#### What is being asked:
Copy all the lines of the listing below exactly. Skip the images.

--- Data shown ---

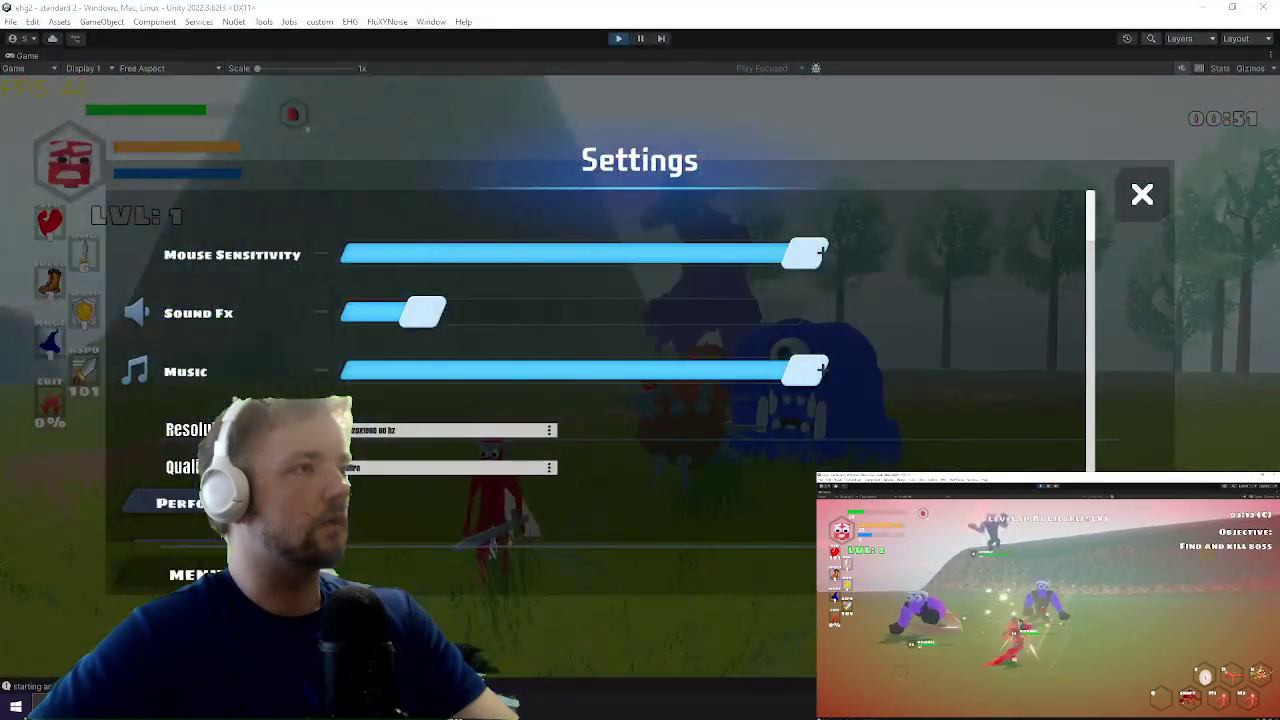
# Step: Add a 'make durco grab tress again' card under todo in Trello, then minimize Chrome
pyautogui.press('alt+Tab')
pyautogui.click(812, 466)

---

#### Answer space:
# Step: Add a 'make durco grab tress again' card under todo in Trello, then minimize Chrome
pyautogui.press('alt+Tab')
pyautogui.click(812, 466)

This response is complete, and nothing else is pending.